New gluten-free beer announced

In honor of Celiac Awareness Month, the folks at Widmer Brothers Brewery, based in Portland, Oregon, have created “Omission.” Omission is a gluten-free beer brand that is mainly for people who, due to the Celiac Disease, can’t drink normal beer.

In case you’re not familiar with Celiac Disease, it’s an autoimmune disease that causes problems for people that eat or digest or drink any gluten. Unfortunately, gluten is the major ingredient in beer, since it’s prevalent in barley, wheat and most other grains.

One of the jobs I had when I was in the brewery was to actually create a gluten-free beer. Believe me, it’s not that easy. No matter what, they always have some kind of a funky flavor, almost… I don’t know how to say it. A winey, cidery… It didn’t really taste that great. There was really no choice, because most of the beers were made with sorghum or some other non-glutinous grain, which there aren’t very many of. Sorghum actually is a grass that grows. You can buy sorghum syrup. We’ve tried a million different recipes, two different kinds of sorghum malt, adding things to make the spice – all kinds of things. They couldn’t make it taste very well.

It’s interesting to read about Widmer Brothers doing this and what they found was a new process. There are two breweries at present that are using this new process: the Lamsbrau Gluten-Free in Germany, and Spain’s Estrella Damm Daura. They've actually found a way to denature the proteins in the beer. Widmer Brothers created these beers because, the brew master’s wife was a Celiac, and the CEO’s also been diagnosed. They decided that they're going to deal with this and create something that actually tastes good.

They actually take the Omission Beer and put it through tests at the brewery. They send each batch out to be tested by a third party. If there’s one thing you don't want to mess around with, it having something go wrong. The gluten-free beer actually has gluten in it. It meets the standards of less than 20 parts per million of gluten peptides. You can look on the bottle’s date code to see what the independent lab testing for that particular batch is.

They say that they've actually got two different types of beer to start with. One is a lager and the other is a pale ale. The reason they did that was higher alcohol beers have a lot more malt. They haven't really tested the process with high-alcohol beers. More malt means more protein. They also said a lot of these people haven't really had beer in a long time, so they don't want to start out with some super bitter IPA or a big old stout or anything like that. A lot of people can just start off with a lager; they get used to that they can probably go to the pale ale and slowly get back into drinking beer.

They do have plans to make an India pale ale an IPA, but that’s only going to be available in Oregon right now and all the testing that’s being done on people… the Guinea pigs said that the beer is really great.

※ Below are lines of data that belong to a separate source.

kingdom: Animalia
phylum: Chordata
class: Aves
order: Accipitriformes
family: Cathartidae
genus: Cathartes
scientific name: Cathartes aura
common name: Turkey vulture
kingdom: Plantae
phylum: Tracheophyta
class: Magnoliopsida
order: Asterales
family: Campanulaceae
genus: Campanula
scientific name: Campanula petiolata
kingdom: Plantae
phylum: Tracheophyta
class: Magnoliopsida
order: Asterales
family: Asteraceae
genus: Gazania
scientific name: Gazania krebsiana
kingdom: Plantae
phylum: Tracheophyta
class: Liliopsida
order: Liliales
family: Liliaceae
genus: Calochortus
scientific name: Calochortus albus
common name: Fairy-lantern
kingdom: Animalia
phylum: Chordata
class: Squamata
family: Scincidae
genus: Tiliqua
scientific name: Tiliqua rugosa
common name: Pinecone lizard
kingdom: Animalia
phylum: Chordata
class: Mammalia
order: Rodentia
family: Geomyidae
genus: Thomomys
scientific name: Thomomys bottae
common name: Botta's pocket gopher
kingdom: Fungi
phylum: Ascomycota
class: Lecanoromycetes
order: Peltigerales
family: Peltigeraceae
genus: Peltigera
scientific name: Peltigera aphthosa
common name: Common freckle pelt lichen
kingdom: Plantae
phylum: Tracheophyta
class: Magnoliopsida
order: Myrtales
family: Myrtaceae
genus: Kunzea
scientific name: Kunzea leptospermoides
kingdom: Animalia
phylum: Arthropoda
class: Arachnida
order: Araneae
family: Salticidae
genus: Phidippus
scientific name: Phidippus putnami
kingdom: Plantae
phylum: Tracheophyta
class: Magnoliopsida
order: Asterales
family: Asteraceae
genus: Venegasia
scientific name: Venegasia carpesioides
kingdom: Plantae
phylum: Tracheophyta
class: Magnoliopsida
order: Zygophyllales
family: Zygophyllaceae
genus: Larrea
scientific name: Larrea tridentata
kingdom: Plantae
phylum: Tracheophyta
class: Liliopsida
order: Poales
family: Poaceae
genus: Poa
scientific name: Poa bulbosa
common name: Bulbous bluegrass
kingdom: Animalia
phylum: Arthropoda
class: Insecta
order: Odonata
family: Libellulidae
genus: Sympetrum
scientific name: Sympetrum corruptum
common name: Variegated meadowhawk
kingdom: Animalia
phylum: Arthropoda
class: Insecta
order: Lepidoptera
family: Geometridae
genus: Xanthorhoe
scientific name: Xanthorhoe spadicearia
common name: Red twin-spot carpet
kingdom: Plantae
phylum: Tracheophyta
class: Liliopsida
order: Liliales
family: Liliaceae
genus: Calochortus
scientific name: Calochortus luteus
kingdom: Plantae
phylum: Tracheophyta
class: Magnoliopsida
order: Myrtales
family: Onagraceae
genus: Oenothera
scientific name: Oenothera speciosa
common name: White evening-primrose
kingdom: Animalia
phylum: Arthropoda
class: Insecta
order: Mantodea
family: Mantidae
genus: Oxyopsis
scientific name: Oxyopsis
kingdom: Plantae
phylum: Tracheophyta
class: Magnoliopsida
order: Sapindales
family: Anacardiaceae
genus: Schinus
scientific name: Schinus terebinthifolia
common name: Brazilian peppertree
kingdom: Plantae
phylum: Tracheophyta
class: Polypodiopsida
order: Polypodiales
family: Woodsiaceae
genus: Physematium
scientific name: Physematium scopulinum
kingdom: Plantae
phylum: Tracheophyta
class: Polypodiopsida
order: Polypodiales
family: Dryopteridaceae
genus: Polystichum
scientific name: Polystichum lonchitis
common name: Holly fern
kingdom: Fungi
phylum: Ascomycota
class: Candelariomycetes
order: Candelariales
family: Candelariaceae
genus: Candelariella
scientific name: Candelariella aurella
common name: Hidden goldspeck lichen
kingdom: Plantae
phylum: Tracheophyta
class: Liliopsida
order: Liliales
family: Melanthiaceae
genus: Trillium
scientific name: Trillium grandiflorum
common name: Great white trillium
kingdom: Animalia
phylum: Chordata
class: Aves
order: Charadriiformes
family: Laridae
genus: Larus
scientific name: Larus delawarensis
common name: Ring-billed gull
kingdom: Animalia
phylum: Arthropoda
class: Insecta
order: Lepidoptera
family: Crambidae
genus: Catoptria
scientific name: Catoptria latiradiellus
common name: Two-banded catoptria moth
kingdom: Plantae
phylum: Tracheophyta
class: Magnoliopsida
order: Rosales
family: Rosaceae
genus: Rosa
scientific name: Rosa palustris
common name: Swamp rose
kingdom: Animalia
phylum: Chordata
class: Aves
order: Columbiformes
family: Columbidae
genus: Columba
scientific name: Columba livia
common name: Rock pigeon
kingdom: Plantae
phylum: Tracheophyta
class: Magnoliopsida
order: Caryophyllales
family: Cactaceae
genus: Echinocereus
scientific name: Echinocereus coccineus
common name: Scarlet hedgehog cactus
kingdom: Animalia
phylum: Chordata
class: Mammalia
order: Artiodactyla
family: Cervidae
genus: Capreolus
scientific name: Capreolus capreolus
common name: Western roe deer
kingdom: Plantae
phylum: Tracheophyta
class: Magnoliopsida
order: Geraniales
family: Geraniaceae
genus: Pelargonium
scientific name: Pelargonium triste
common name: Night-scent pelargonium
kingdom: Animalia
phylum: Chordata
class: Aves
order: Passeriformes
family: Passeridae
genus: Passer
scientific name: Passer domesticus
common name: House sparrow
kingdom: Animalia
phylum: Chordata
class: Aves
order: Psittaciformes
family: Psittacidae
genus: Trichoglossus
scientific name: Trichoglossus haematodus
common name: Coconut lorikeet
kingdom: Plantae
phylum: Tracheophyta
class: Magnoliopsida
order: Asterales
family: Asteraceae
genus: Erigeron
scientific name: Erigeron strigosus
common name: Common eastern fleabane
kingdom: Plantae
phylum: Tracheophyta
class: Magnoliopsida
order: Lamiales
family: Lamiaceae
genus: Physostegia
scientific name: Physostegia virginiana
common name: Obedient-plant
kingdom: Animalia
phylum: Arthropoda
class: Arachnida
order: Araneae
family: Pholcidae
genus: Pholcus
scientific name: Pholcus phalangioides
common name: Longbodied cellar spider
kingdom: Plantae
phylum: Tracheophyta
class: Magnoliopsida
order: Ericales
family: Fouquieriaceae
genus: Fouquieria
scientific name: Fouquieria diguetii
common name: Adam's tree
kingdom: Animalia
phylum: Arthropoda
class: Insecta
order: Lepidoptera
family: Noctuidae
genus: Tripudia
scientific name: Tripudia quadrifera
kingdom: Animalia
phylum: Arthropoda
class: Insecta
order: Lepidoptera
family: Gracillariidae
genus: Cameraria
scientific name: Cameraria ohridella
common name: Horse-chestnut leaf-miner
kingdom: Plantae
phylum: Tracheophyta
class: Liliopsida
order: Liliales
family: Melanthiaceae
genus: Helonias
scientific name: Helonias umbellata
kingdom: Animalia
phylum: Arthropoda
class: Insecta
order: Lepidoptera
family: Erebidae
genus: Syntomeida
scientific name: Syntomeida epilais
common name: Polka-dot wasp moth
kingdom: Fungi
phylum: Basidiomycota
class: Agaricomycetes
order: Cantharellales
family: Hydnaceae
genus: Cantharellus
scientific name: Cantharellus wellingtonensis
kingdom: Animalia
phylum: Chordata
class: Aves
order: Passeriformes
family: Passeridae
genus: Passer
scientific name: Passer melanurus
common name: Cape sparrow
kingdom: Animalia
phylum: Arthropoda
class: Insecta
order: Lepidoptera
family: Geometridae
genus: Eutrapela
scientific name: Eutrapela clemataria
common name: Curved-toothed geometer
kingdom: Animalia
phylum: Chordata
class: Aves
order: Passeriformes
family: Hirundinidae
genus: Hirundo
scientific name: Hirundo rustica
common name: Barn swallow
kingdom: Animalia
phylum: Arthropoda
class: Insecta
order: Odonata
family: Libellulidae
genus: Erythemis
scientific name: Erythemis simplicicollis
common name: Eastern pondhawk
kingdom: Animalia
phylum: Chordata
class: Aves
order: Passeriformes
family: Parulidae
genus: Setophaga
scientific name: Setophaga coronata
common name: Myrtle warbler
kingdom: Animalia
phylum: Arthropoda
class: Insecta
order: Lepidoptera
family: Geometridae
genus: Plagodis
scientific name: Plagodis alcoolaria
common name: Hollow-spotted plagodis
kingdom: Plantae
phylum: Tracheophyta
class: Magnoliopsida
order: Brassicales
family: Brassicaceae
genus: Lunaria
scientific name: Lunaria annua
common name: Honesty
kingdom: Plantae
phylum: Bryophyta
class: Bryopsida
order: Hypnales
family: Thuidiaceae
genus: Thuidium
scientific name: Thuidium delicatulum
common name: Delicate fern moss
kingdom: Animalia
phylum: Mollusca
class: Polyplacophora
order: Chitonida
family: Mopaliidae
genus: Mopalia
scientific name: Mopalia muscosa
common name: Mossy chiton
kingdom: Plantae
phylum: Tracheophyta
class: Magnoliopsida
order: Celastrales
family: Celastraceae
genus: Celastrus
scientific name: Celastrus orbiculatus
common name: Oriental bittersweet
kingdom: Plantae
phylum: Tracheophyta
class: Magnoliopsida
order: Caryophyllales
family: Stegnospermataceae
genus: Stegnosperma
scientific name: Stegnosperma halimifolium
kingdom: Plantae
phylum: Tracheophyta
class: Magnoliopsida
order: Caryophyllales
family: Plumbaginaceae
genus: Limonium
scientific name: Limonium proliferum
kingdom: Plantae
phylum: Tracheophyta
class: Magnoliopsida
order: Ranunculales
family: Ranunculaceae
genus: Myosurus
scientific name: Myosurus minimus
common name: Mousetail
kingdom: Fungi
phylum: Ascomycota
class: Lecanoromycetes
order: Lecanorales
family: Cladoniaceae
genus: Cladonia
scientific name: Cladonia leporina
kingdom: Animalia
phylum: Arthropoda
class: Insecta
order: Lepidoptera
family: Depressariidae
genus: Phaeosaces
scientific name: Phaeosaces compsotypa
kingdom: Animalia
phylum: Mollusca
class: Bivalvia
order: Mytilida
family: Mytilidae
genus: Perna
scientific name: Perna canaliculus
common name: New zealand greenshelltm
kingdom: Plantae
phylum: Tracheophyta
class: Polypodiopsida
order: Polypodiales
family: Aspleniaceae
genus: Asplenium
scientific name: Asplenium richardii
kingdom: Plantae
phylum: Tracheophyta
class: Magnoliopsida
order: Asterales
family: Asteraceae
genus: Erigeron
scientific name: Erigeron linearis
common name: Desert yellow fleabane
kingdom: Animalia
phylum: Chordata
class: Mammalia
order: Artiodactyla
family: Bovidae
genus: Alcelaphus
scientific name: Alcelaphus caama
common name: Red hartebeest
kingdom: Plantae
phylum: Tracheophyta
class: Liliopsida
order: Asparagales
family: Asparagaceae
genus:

Hopefully I'll taste some down here is Las Vegas and let you know what it’s like, even though I don't have the problem with Celiac’s Disease. My curiosity is getting the better of me to see if they can actually make a gluten-free beer that tastes like beer. That’s their goal. They say they want to make a gluten-free beer that’s indistinguishable from a barley beer. To me, that’s the same problem with non-alcohol beer. Even though it’s the same beer, once you take the alcohol out, it loses a big component. No matter what, a non-alcoholic beer will never taste like the regular beer.

Hopefully, they've really got this process down and it will open up the beer market to a lot of people.